Creator Matt Groening was a fan of Howser's show California's Gold, and the show created a character named Howell Huser for the sixteenth season episode "There's Something About Marrying". Howser played himself in this episode because he was delighted by the homage.

Showrunner Al Jean said having the Smothers Brothers, who sing over the end credits, on the show was "a dream come true".

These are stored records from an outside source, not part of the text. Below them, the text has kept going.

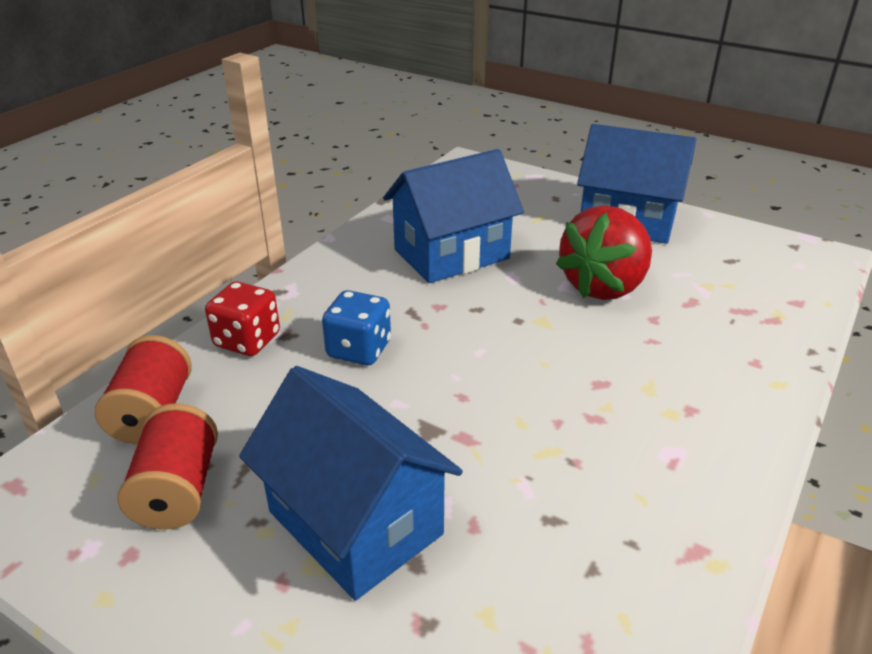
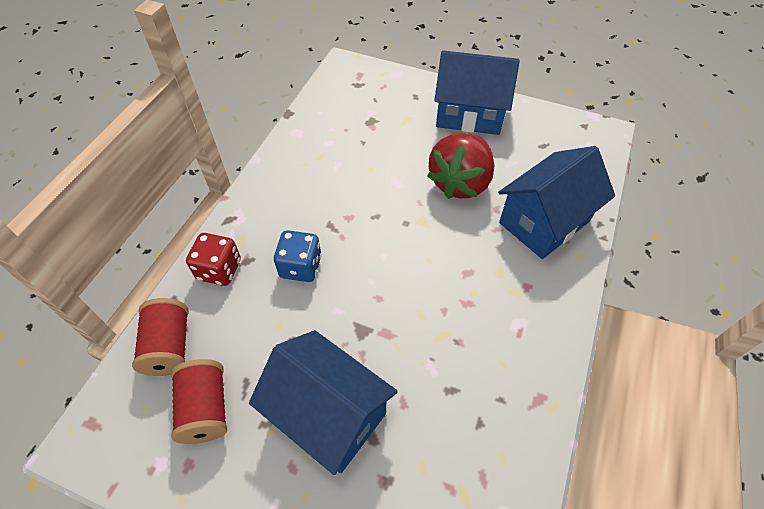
camera: 10 degrees left, 20 degrees up
blue house [383,149,524,283] -> blue house moved to [498,146,615,259]

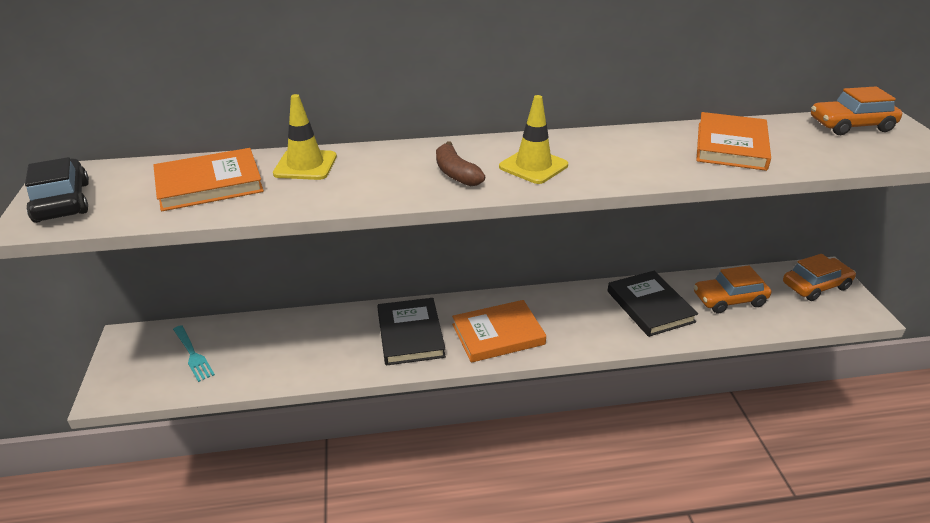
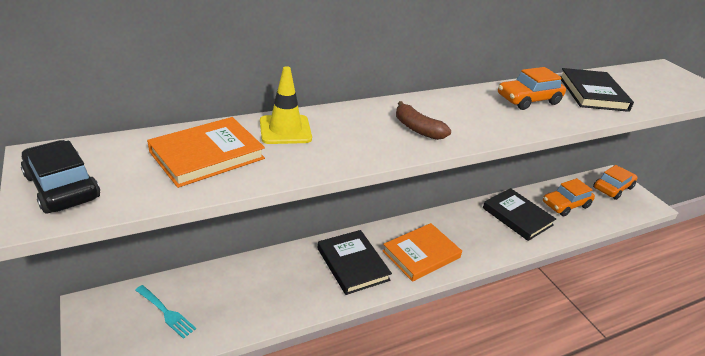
camera: 20 degrees left, 0 degrees up
yellow traffic cone [499,95,568,184] -> none
orange book [696,112,771,171] -> black book [560,68,634,112]
orange car [811,87,902,135] -> orange car moved to [498,67,566,110]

John Frink was promoted to executive producer in this episode.

==Cultural references==
Bart's dream of famous brothers include Eli, Peyton and
Cooper Manning, the Smothers Brothers, Jake and Elwood Blues from The Blues Brothers, the Wright Brothers, The Marx Brothers, the Smith Brothers, and Nintendo's Mario Brothers. Lisa imagining having a second sister is a parody of Sex and the City, The episode title references The Simpsons season 2 episode "Oh Brother, Where Art Thou?" The movie Bart and Charlie see is a parody of the Saw franchise with Billy the Puppet. The scene at the bus stop with Bart, Milhouse, Nelson, and Ralph is a reference to the animated series South Park, in which the four boys are dressed like Stan Marsh, Kyle Broflovski, Eric Cartman, and Kenny McCormick, respectively, with Otto Mann shouting, "Oh my God! I killed Kenny!", to which Milhouse replies, "Ralph," but Otto replies saying, "No, I killed Kenny yesterday. What did I do now?"

==Reception==
The episode was viewed by 7.11 million people with a Nielsen Rating of 3.2/8 and came in second on the Animation Domination lineup slightly behind Family Guy. The Simpsons was the third most viewed episode on Fox, after Family Guy and Bones. The episode was 3rd ranked on Fox in the 18–49 rating after Family Guy and Glee and made it at 21 in all.

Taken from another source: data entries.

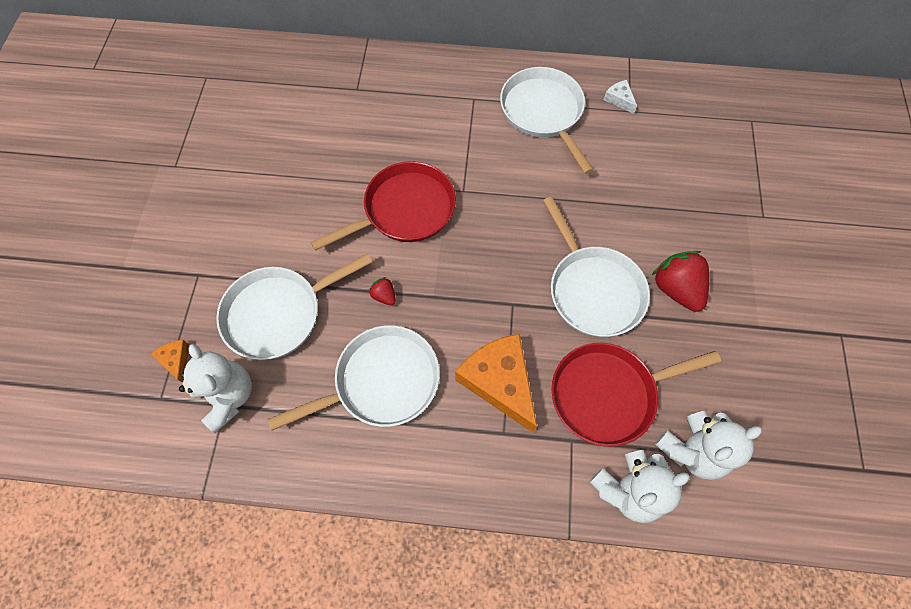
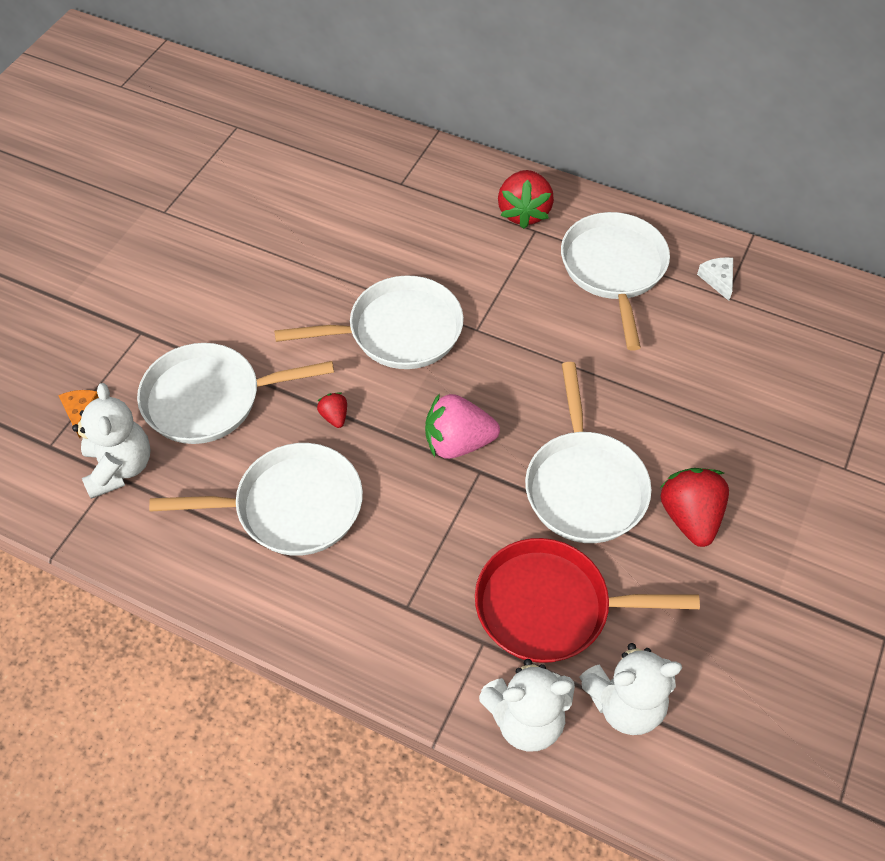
camera: 20 degrees right, 10 degrees down
red pan [311,161,456,251] -> white pan [274,275,464,369]
orange cheese [455,334,537,432] -> none
none -> pink strawberry [425,393,500,459]
none -> red strawberry [498,170,554,229]

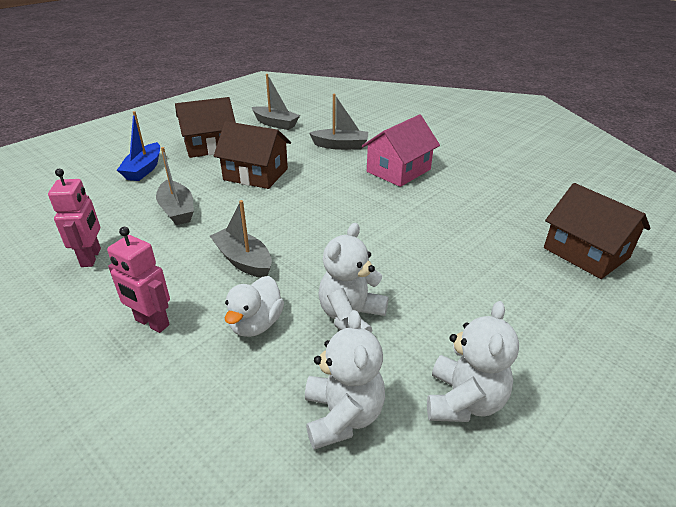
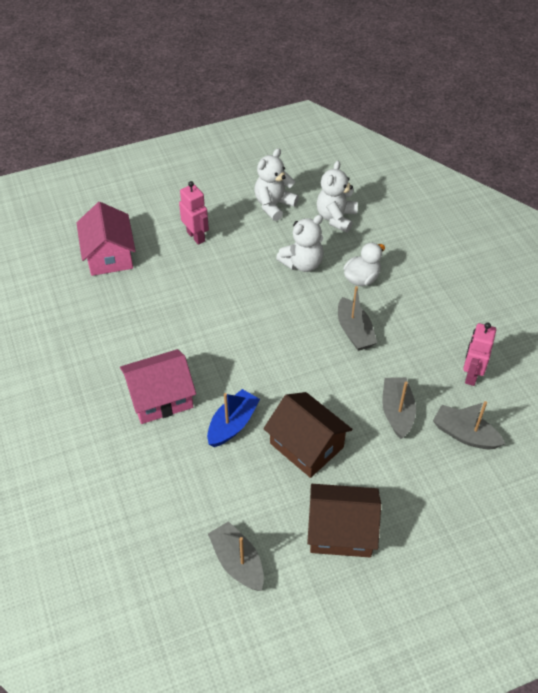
camera: 155 degrees left, 15 degrees up
pink robot [107,227,170,333] -> pink robot moved to [179,181,209,245]
blue boat [117,111,160,181] -> blue boat moved to [207,389,260,447]
grey boat [309,94,368,150] -> grey boat moved to [433,401,505,449]
brown house [544,183,651,279] -> pink house [76,202,136,276]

IGNs Robert Canning gave the episode a 7.6/10, saying "The episode did well by sticking to one main story instead of adding a weaker "B" storyline to fill the half hour."

Emily VanDerWerff of The A.V. Club gave the episode a B+ calling it "another fine outing."

Matt Selman was nominated for a Writers Guild of America Award for Outstanding Writing in Animation at the 63rd Writers Guild of America Awards for his script to this episode.